Был мой. Он как-то говорил мне в откровенную минуту, ласково блестя своими круглыми, черными, будто слезой подернутыми глазами: «Ай, товарищ лейтенант, на Кавказе столько орденами награждено! За табак! За чайный лист! За цитрусовые! Все женщины с орденами. Стыдно, на войне был и без ордена приехал. Скажут, не воевал Парцвания». На нем, на торговом работнике, боевая серебряная медаль на черном костюме была бы заметней, чем орден на летчике.
— Убит Парцвания. А Шумилин награжден? Я что-то не видел его фамилию.

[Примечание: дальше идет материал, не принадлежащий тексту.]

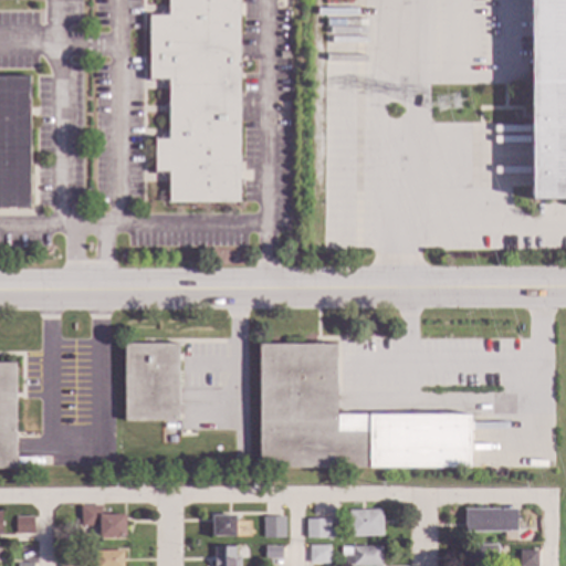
[(237,0),(237,203),(168,202),(168,173),(154,173),(154,139),(168,139),(168,80),(148,80),(148,16),(167,16),(167,0),(237,0)]
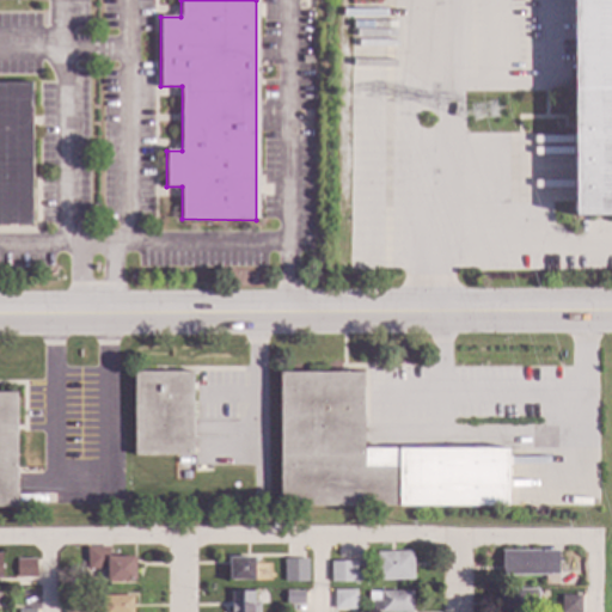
[(611,0),(611,215),(575,216),(574,0),(611,0)]
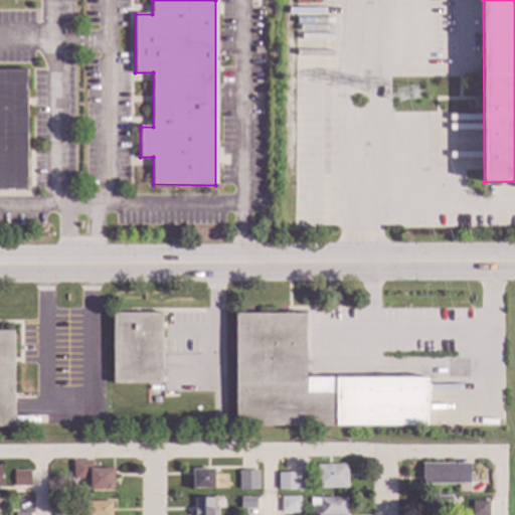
[(26,189),(0,189),(0,70),(26,70),(26,189)]
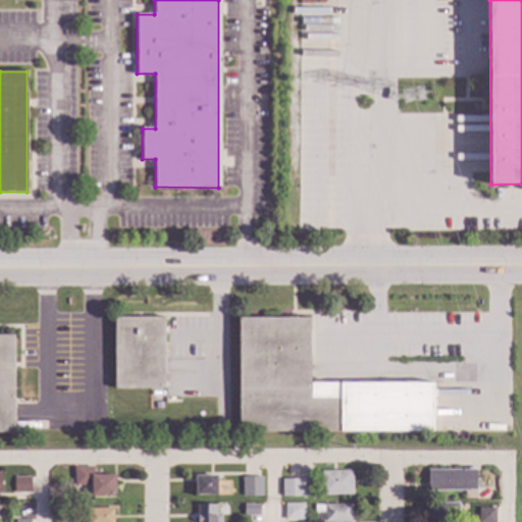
[(163,388),(114,388),(114,317),(164,317),(163,388)]
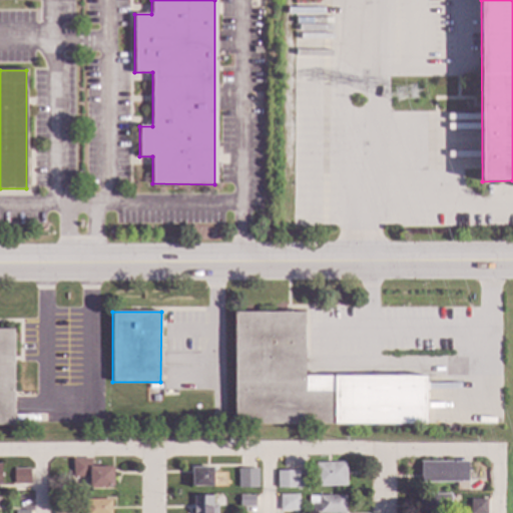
[(306,374),(427,374),(426,425),(234,425),(234,312),(304,313),(306,374)]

— Шумилин. — Яценко бросил в рот ягоду, сверху вниз ведет пальцем по строчкам. — Шумилин… Шумилин… — Бросил еще несколько ягод в рот, быстро прожевывает. Прямые подбритые брони сошлись у переносицы. — Это какой же Шумилин?
— Связист. Лет сорок пять, пожилой такой.
— Шуми-илин… — Палец срывается с бумаги. — Нет, нету. Он что, подвиг какой-нибудь совершил?
— Никакого он такого подвига не совершал.
Мне вдруг так обидно становится за Шумилина, что я уже не могу себя удержать.
— С сорок первого года воюет человек, какой еще подвиг нужен? За труд — за свеклу, за лен — орденами награждают. Что ж, он на фронте меньше потрудился, меньше земли лопатой перекопал? Под бомбами, под снарядами… Ранен три раза. Такой связист, что куда угодно бери с собой — пойдет, слова не скажет. Хоть на этом же, на плацдарме…
Писарь, сразу став серьезным, выражает официальное сочувствие. Он грустно кивает головой, и медаль на его груди качается и поблескивает.
— Постой, постой! — останавливает меня Яценко, поражаясь такой горячности. — Да ты что, собственно, меня за советскую власть агитируешь?
И хохочет на весь штаб, начальственно уверенный в своем остроумии.
— За советскую власть агитируешь, — шепчет Верещака, будто заучивая. Товарищ капитан если скажут, так уж правда скажут… — И хихикает: смешно.